Option 2: Perl or Python script Select this option if you are already familiar with a scripting language, for example if you are doing or have done COMP2041 Write a Perl or Python script that 1. takes as input a bacterial genome sequence in fasta format 2. searches it for ORFs 3. selects the 3 longest ORFs of length ≥ 150bp/50aa (if there are not 3 ORFs that long, selects only the ones over the minimum length) 4. translates them into protein 5. searches the PDB database for matching proteins with at least 40% identity using the RSCB PDB Search API (https://search.rcsb.org/index.html#search-api), retrieving only the highest-scoring hit 6. Formats the results into a table in CSV format The table should have up to 3 data rows (for the 3 longest ORFs) plus one header row with the following headers:
Start: the start position of the ORF on the sequence
End: the end position of the ORF on the sequence (note: for ORFs on the reverse strand, the end position index will be smaller than the start position)
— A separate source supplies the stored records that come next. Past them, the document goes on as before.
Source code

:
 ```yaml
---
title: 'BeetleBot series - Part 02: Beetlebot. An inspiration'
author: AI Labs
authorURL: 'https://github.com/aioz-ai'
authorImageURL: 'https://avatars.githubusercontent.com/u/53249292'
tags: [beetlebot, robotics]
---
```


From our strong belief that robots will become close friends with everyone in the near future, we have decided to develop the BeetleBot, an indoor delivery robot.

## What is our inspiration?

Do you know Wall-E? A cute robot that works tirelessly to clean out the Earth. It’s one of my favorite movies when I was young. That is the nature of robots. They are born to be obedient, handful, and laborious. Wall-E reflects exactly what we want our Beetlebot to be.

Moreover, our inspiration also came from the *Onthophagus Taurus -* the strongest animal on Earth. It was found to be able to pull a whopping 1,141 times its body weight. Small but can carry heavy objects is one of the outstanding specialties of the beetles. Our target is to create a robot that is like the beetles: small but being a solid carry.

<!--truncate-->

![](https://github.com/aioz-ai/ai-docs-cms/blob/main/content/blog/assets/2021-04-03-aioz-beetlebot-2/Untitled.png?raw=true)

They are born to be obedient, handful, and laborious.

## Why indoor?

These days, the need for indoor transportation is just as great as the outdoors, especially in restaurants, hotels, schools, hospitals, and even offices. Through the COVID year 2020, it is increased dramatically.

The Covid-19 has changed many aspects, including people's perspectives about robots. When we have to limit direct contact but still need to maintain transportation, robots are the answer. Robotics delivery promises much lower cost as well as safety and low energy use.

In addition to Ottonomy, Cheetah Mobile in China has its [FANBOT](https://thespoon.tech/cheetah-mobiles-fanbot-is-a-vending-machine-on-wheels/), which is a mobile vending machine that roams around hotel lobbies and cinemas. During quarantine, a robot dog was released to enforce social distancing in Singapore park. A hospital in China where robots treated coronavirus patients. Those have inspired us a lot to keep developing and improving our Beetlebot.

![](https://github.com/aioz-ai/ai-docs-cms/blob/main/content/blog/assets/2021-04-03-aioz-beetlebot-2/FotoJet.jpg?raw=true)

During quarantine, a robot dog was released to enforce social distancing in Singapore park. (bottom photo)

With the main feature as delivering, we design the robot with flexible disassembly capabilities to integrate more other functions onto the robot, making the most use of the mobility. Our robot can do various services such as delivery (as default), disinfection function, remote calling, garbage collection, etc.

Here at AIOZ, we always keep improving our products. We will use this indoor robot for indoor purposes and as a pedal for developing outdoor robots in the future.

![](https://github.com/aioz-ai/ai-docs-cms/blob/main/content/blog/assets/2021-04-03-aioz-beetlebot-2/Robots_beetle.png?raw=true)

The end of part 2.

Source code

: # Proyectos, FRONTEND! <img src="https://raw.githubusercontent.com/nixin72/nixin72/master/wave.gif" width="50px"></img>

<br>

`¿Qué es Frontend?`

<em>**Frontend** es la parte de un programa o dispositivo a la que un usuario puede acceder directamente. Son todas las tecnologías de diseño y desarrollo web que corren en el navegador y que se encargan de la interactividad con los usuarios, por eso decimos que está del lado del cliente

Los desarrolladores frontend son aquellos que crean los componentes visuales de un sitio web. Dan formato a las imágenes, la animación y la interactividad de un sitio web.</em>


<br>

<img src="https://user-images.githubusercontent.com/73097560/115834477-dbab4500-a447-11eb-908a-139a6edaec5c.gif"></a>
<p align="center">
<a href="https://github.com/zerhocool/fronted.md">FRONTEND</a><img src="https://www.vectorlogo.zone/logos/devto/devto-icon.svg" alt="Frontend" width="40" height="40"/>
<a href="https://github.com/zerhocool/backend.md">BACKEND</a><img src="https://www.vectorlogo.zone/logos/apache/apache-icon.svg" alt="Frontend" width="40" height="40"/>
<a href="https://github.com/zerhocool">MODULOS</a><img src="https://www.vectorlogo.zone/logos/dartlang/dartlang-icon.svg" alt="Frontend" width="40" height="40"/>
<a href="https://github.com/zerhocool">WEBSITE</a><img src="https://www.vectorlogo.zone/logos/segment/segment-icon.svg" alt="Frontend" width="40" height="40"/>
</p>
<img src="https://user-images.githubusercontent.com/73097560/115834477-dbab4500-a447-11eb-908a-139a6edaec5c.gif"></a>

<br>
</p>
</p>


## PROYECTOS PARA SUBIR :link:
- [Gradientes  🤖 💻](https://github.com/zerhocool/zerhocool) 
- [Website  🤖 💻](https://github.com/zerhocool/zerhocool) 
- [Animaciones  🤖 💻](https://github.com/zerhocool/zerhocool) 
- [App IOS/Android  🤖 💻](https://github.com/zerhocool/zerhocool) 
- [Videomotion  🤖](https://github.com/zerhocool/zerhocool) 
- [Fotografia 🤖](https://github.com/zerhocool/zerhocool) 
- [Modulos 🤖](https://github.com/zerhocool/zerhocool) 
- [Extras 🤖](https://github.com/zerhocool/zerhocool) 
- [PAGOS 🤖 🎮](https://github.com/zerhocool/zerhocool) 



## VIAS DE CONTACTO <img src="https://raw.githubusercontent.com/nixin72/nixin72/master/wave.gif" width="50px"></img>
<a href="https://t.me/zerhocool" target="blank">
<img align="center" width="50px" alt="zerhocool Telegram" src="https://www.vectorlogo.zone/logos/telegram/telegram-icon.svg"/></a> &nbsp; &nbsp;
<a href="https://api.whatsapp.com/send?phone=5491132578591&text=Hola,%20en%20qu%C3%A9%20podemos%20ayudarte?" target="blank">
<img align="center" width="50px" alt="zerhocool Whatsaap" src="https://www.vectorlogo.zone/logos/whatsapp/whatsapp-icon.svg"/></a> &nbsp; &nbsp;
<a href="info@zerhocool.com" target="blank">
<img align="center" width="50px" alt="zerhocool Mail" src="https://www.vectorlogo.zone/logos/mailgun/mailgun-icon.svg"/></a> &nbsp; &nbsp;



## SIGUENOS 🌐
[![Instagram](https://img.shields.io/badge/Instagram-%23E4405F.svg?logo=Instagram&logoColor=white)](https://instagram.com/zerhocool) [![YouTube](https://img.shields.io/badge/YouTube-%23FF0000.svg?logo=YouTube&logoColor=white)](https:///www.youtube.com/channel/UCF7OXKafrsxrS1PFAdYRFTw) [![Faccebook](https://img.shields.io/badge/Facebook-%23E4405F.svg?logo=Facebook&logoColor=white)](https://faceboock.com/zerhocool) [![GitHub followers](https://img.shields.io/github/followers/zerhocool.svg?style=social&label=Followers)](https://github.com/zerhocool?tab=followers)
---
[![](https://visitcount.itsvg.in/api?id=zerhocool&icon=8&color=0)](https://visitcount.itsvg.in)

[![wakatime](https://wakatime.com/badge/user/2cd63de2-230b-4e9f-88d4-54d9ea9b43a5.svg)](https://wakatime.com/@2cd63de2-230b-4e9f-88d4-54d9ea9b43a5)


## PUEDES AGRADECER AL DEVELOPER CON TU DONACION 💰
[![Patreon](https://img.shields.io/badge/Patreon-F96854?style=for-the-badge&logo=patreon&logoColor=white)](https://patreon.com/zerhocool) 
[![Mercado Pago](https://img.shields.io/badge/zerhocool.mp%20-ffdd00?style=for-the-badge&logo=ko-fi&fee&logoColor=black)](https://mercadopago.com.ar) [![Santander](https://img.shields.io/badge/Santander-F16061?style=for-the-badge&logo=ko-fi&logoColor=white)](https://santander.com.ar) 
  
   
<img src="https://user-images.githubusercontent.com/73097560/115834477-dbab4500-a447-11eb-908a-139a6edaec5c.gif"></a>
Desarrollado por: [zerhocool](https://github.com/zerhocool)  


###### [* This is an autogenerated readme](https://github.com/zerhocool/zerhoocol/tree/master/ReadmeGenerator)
Strand: FORWARD or REVERSE
PDB_ID: the PDB identifier of the top hit matching the translated ORF in the PDB database. If there is no similar sequence with at least 40% sequence identity then this field should just contain “-“ (no quotes)
E-value: the e value for the top BLAST hit, provided it is equal or lower than 1. If it is >1 then the field should contain “-“ (no quotes) The lines in the CSV file should be sorted by start position. An example input and output (geobacter.fasta, geobacter.csv) are provided in Moodle. However, note that because the databases are constantly updated, the example output may not be exactly as your program will generate it.
Your submission should be a single file named geneannot.pl or geneannot.py
The script should be invoked at the command line using the command
./geneannot.pl filename.fasta (or ./geneannot.py
filename.fasta) where filename.fasta is the name of a nucleotide sequence file in fasta format containing a segment of a bacterial genome
Your script should work with nucleotide sequences of length of up to 20,000 nucleotides (it can work with longer sequences if you want to but you should assume a test sequence of up to 20 kbps).
Script should quit gracefully if the input sequence is invalid or not in fasta format.
Script output should be in CSV format and go to standard output so it can be redirected if necessary. For example:
o ./geneannot.pl foo.fasta will display the CSV output on the screen.
o ./geneannot.pl foo.fasta > bar.csv will save the output to a file named bar.csv
Suggested steps for the script:
o Submit the input sequence to an ORF detection program of your choice (as long as it is installed in binftools)
o For each of the 3 longest ORFs identified longer than (or equal to) 150bp, its protein translation should be submitted using the Protein Sequence Search API at RSCB PDB.
o Parse both the ORF detection and the RSCB search outputs to extract the required information into a table in the specified format
o Sort the ORFs by start position
o Delete any intermediary files created by the script, keeping only the final CSV output (and any other files that were already there when you started the program).